Friday evening was joy-filled! We and the congregational Vocation Formation group, who were also meeting in St. Paul, attended a dinner in honor of theologian Elizabeth Johnson, CSJ, PhD., along with professors and classmates from the Wisdom Ways Center for Spirituality Hedgerow Initiative. Singer/songwriter Sara Thomsen added to the festivity. Dinner was followed by Elizabeth’s stimulating public lecture, “Is God’s Charity Broad Enough for Bears?” based on material from her recent book Ask the Beasts: Darwin and the God of Love.
On Saturday morning, ACOF joined in collaboration with the Vocation Formation group to discuss the following topics:
The afternoon concluded with dialogue on Calls to Action-Living the CSJ Charism related to ACOF Identity and Commitment.
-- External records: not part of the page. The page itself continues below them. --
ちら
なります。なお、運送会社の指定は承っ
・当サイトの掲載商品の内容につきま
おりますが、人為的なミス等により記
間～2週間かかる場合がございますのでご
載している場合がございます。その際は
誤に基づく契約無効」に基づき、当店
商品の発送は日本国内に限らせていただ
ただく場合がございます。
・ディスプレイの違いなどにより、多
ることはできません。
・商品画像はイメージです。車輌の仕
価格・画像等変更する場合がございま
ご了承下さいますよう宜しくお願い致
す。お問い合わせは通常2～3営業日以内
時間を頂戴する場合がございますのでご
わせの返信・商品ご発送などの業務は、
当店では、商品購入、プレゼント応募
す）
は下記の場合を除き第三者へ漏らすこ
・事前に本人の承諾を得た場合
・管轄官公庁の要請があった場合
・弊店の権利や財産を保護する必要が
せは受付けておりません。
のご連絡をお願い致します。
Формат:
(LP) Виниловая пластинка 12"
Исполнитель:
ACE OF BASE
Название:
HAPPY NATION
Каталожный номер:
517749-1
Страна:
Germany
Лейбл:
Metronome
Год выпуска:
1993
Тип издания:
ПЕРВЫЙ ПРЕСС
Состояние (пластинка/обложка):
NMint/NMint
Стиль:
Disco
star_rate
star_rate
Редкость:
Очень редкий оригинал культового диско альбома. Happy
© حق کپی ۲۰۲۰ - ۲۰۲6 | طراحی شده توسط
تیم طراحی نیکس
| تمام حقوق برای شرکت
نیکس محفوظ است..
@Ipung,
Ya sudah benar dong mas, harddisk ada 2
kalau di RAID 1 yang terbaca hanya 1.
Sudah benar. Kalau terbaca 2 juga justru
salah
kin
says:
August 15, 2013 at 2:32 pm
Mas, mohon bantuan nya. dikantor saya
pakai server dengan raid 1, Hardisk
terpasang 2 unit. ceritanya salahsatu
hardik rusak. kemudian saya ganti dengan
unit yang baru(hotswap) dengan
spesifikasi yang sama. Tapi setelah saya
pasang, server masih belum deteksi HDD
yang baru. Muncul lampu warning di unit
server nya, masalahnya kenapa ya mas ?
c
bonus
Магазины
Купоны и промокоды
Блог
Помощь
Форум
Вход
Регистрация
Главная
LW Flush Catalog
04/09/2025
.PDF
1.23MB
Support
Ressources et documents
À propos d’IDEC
A sub-group of directors was formed to prepare a timeline, a process, a questionnaire, and individual/communal response sheets, which will be shared with ACOF members in all the unit groups. Once feedback is received, it will be compiled and sent out to all members after May 1, 2016.
Many thanks to our St. Paul Consotiate friends and colleagues who treated us to a delicious potluck that evening! Later on, a few of us went on a driving tour of Twin Cities highlights led by Jane Pauly-Schneider, tour director extraordinaire!
Sunday morning was a time for prayer, reflection and celebration as we concluded our time together as a memorable time well spent. Our gratitude goes to our driver, Margaret Brown, CSJ who generously and cheerfully provided transportation to all of us traveling from out of state, and to our Spanish translators, Agatha Grossman, CSJ, Catherine McNamee, CSJ, and Annette and Soraya Handy, Honduran students who attend St. Kate’s, and Kim Munoz. Thank you!!
How blessed we are to be ACOF (Associates,Consociates,Ohana,Familia de San Jose) and to share the charism of loving unity and the mission of Jesus with one another and the Sisters of St Joseph of Carondelet.